Leant back in his chair, as his lengthy, considered answers are being interpreted into English for me to understand, Marco Bellocchio opens up a book written all about him, and skims through the pages. It’s a retrospective brochure that is looking back across his career, and he flicks through nonchalantly. This is exactly what we had hoped for from this venerable filmmaker.
Does he ever pause and look back, we ask. “It happens during interviews, or during retrospectives, that gives me the chance of looking back,” Bellocchio says. “I’m very critical towards myself when I look back at my work, the things I notice the most are what I define as being mistakes, things I would do differently on another day. But on the other hand I don’t really dwell that much on that, and if I want to talk about this one in particular then yes this is a film about the mafia and maybe there will never be another film about the mafia that I do, because I really like to explore different themes and different stories.”
It’s unlikely he’ll look back on The Traitor – his latest production – with anything but fondness, such is the richness to this tale, which we saw during the London Film Festival. Telling the remarkable true story of Tommaso Buscetta (Pierfrancesco Favino), who famously risked everything to become an informant on the Sicilian mafia in the 1980s. In spite of the film’s title, it takes a vitally impartial look into proceedings, but we wanted to know whether Buscetta was considered a traitor or a hero within the Italian media.
“Well, neither really,” said Bellocchio. “Because the Italian media was quite aware of his criminal past, and we’re not talking about light crimes, but drug trafficking, and a really violent past. But by the same token they had some sympathy for the killings that surrounded his family. About ten people in his close family were killed by the mafia, what the character of Buscetta had was, because it was seen as being part of Falcone’s entourage, he was perceived as a total hero, then because he was collaborating with Falcone maybe a certain feeling of sympathy percolated through.”

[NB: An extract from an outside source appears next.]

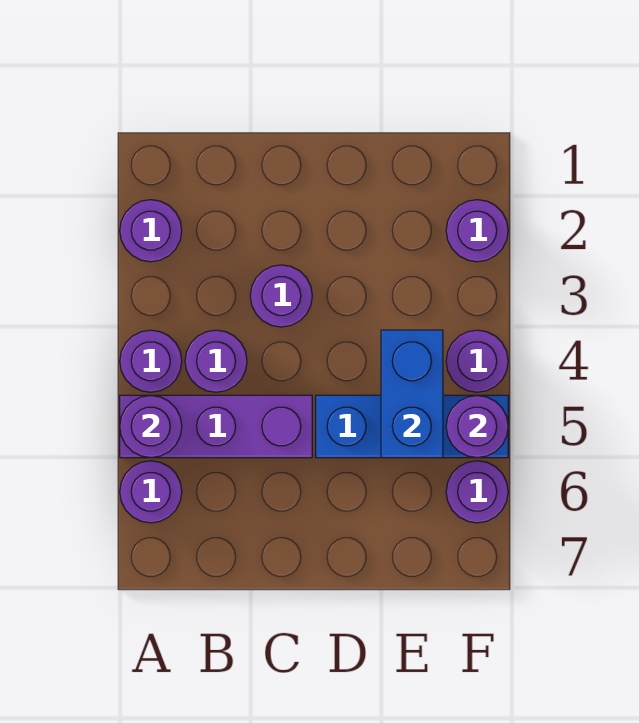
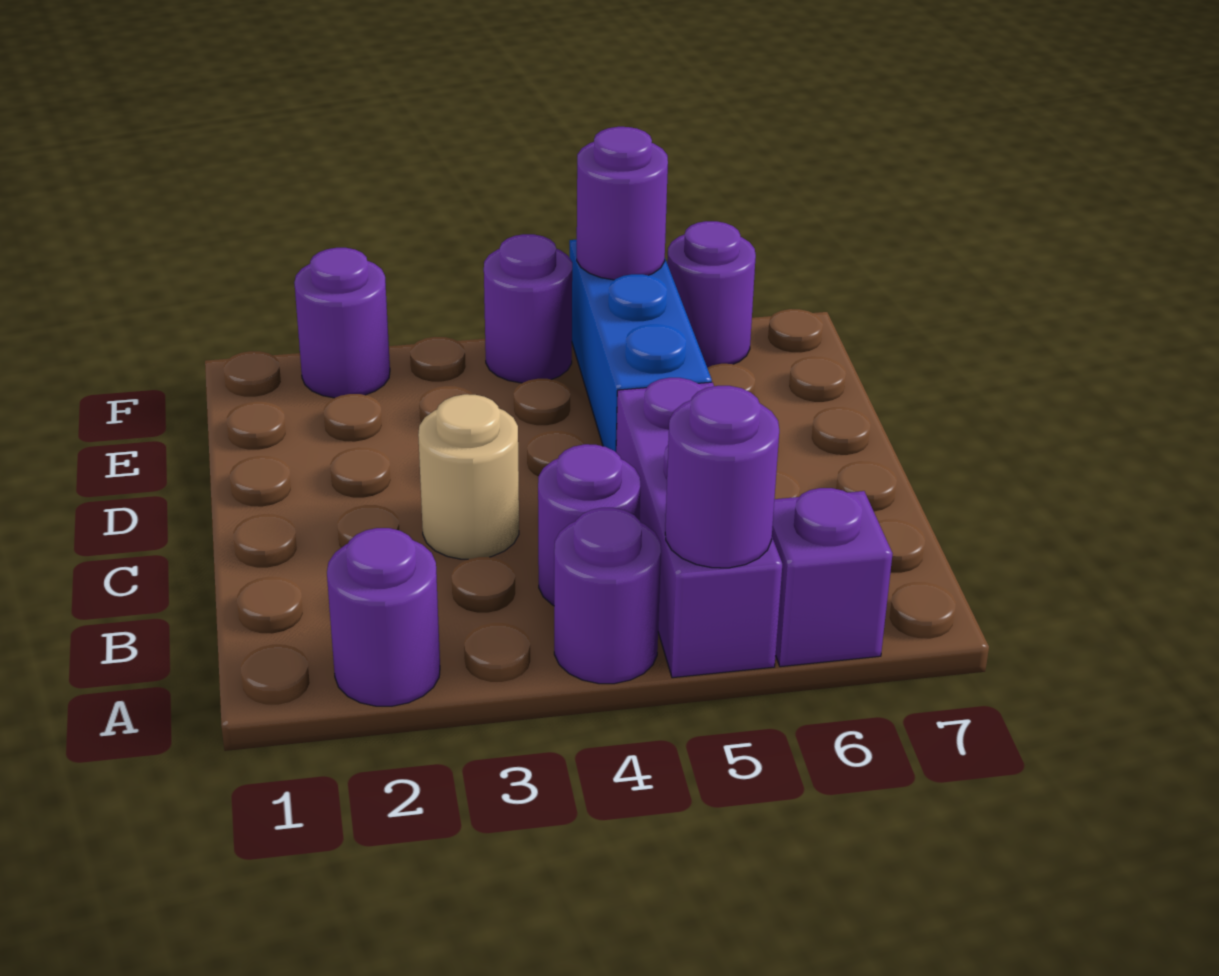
purple 1x1 round brick [120,461,182,523] -> purple 1x1 brick [772,488,893,667]
purple 1x1 round brick [250,265,312,327] -> tan 1x1 round brick [418,394,519,559]
blue 1x2 brick [381,330,443,458] -> none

“But first and foremost, the character was seen as a key figure in the overall fight against the mafia and the very first chance that they were going after the overall structure and not individual crimes. From the North of Italy, obviously people were happy he was collaborating and the concept of being a traitor was not just adopted by the mafiosi but by the population at large in Sicily, because you just do not collaborate with the State, to the point that during my recent research into the subject, it emerged that being a ‘Buscetta’, being accused of being a ‘Buscetta’, became an insult in Sicily at the time. You’d be doing a ‘Buscetta’ if you told on anyone. You do not speak about, you do not collaborate, not even on violent crimes, they still have to be sorted out internally, never externally.”

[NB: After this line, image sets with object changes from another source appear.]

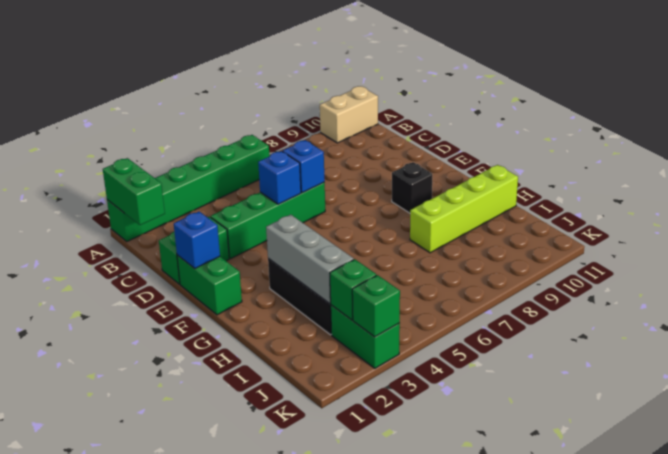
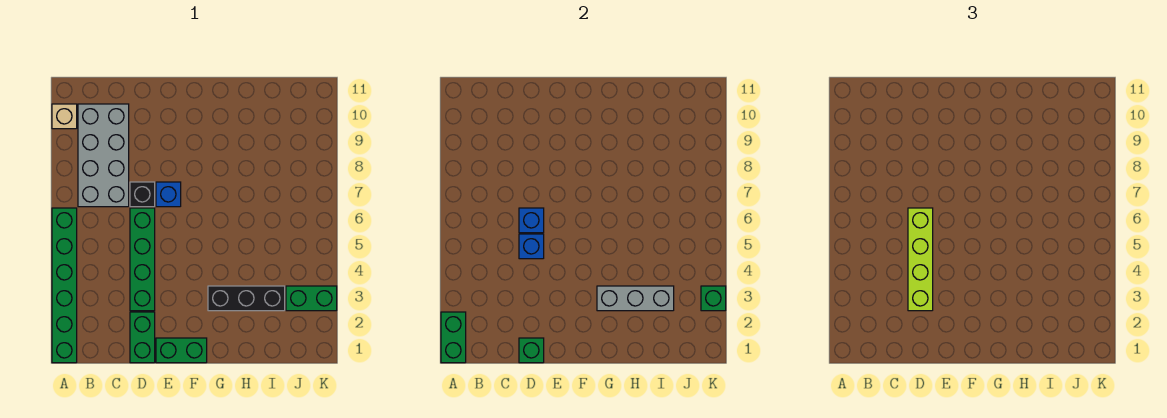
green 1x2 brick [103,158,165,225] -> green 1x2 brick turned to [441,312,466,363]
tan 1x2 brick [320,86,378,143] -> tan 1x1 brick [52,104,77,129]
none -> grey 2x4 brick [78,104,129,207]
blue 1x1 brick [174,212,220,269] -> blue 1x1 brick moved to [156,182,181,207]
black 1x1 brick [392,162,432,213] -> black 1x1 brick moved to [130,182,155,207]
lime 1x4 brick [410,165,518,253] -> lime 1x4 brick moved to [908,208,933,311]
green 1x1 brick [330,259,376,320] -> green 1x1 brick moved to [519,338,544,363]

Well if being called a ‘Buscetta’ is an insult, we’d bet that calling someone a ‘Bellocchio” would be considered something of a compliment, such is the work this almost-80-year-old filmmaker has put out across his illustrious career. And yet it’s only the second time he’s worked in Sicily. Naturally, we wanted to know what his favourite local dish was.
“The food is splendid but not one dish comes to mind that I would prefer to others,” he smiled. “There are lots of ugly things in Sicily, and nearly all man made, because obviously the nature is fantastic. But the one thing that really springs to mind is the language, it’s not usual Italian dialect, it’s a seperate language itself, and most of the actors were either Sicilians or had roots in Sicily so they were able to bring that level of truth. When I heard them talking to each other, sometimes you really do not get what they are saying, but it was fascinating to listen to this completely different language,” he finished.